If the child says something concerning, take it seriously without panicking. Most odd remarks ("Megan was cross with me") have benign explanations; some have a story behind them worth investigating gently.
When To Stop Using Someone
The clear-cut cases:
- The child has unexplained injuries or marks after a sit
- The child is consistently distressed at the sitter's arrival after the first few sessions
- You return to find the sitter on their phone, asleep, on a video call, or with the child unattended
- The sitter has not followed clear instructions (gave food the child is allergic to, ignored bedtime entirely, brought a friend round)

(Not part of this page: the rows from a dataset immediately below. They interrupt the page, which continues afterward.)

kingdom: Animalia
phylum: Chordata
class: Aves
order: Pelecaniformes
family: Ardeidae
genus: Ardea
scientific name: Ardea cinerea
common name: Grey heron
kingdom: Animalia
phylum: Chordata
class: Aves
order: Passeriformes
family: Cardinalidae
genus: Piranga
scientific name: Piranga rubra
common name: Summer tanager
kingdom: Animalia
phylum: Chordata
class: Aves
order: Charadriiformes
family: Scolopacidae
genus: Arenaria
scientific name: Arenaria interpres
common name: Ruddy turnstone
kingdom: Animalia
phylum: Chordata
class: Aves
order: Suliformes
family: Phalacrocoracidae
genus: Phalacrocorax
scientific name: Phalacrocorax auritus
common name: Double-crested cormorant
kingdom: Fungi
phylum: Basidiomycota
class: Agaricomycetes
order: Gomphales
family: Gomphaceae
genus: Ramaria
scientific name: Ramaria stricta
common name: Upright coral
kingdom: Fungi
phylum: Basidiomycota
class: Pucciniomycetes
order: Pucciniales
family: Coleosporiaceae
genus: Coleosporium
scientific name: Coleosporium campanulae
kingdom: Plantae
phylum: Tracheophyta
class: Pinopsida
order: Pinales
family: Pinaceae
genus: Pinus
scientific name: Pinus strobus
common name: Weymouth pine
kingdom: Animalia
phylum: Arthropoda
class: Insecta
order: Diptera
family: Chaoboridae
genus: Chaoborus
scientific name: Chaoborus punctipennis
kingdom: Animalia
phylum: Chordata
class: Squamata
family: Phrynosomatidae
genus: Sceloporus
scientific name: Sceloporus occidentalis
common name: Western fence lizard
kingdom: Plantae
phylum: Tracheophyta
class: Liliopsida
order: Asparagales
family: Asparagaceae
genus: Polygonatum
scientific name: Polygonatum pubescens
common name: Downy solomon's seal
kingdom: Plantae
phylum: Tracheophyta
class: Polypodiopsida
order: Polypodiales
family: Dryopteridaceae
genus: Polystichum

- The sitter has been drinking or appears under the influence
- The child says something that concerns you about the sitter's behaviour and the sitter's account does not address it
In any of these, do not use the person again. Where there is reason to believe a child has been hurt or abused, contact the police or social services, and consider whether the sitter is in a position to harm other children.
Building a Bench
Most families who run smoothly with sitters have two or three vetted people in rotation:
- A primary sitter for routine evenings
- A second for when the primary is unavailable
- A grandparent or family member for genuine emergencies
Vetting all of them at the start is a one-off chunk of work that pays back over years. Once you have a working bench, sit-down meals out, occasional weekends away, and the breathing room they provide are genuinely available rather than theoretical.
Key Takeaways
Most babysitters are found through personal recommendation rather than online platforms. The minimum vetting before leaving them with your child: a face-to-face meeting, two reference calls (not just emails), an enhanced DBS check for anyone you'd use regularly, and a short trial sit while you stay nearby.